*AIM OF THE TASK*
Repeat the listing exactly, line by line, and leave the pictures behind.

*DATASET RECORDS*
____________

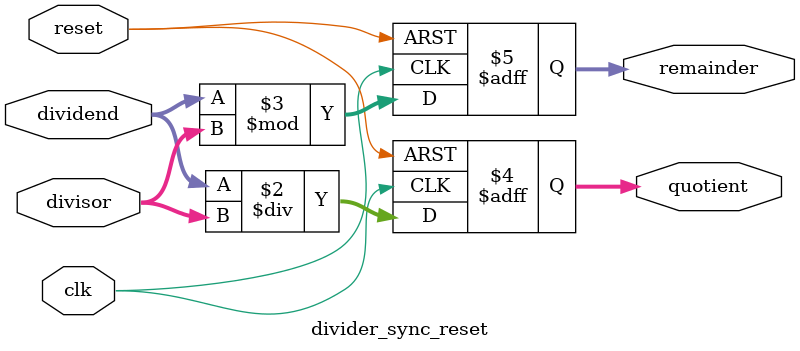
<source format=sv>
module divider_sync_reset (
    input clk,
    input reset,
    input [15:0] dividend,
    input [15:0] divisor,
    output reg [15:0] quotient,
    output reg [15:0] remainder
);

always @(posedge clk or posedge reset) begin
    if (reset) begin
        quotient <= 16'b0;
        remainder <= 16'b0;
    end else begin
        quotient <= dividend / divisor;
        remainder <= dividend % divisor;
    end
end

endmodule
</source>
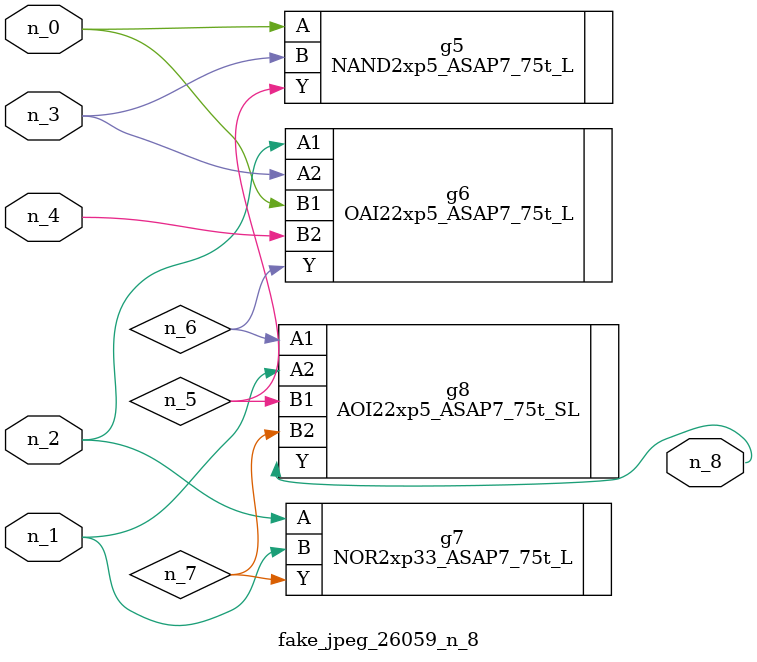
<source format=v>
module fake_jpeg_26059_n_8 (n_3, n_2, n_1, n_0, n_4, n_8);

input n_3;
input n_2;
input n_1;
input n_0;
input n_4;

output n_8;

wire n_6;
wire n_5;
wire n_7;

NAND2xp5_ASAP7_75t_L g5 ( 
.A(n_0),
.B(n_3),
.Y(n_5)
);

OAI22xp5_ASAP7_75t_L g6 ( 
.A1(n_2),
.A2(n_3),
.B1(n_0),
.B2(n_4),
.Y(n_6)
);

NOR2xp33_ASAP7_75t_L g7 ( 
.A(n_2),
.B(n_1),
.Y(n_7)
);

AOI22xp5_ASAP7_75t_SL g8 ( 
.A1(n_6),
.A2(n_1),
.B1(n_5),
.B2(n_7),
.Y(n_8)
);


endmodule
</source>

____________

*ANSWER*
<source format=sv>
module divider_sync_reset (
    input clk,
    input reset,
    input [15:0] dividend,
    input [15:0] divisor,
    output reg [15:0] quotient,
    output reg [15:0] remainder
);

always @(posedge clk or posedge reset) begin
    if (reset) begin
        quotient <= 16'b0;
        remainder <= 16'b0;
    end else begin
        quotient <= dividend / divisor;
        remainder <= dividend % divisor;
    end
end

endmodule
</source>
<source format=v>
module fake_jpeg_26059_n_8 (n_3, n_2, n_1, n_0, n_4, n_8);

input n_3;
input n_2;
input n_1;
input n_0;
input n_4;

output n_8;

wire n_6;
wire n_5;
wire n_7;

NAND2xp5_ASAP7_75t_L g5 ( 
.A(n_0),
.B(n_3),
.Y(n_5)
);

OAI22xp5_ASAP7_75t_L g6 ( 
.A1(n_2),
.A2(n_3),
.B1(n_0),
.B2(n_4),
.Y(n_6)
);

NOR2xp33_ASAP7_75t_L g7 ( 
.A(n_2),
.B(n_1),
.Y(n_7)
);

AOI22xp5_ASAP7_75t_SL g8 ( 
.A1(n_6),
.A2(n_1),
.B1(n_5),
.B2(n_7),
.Y(n_8)
);


endmodule
</source>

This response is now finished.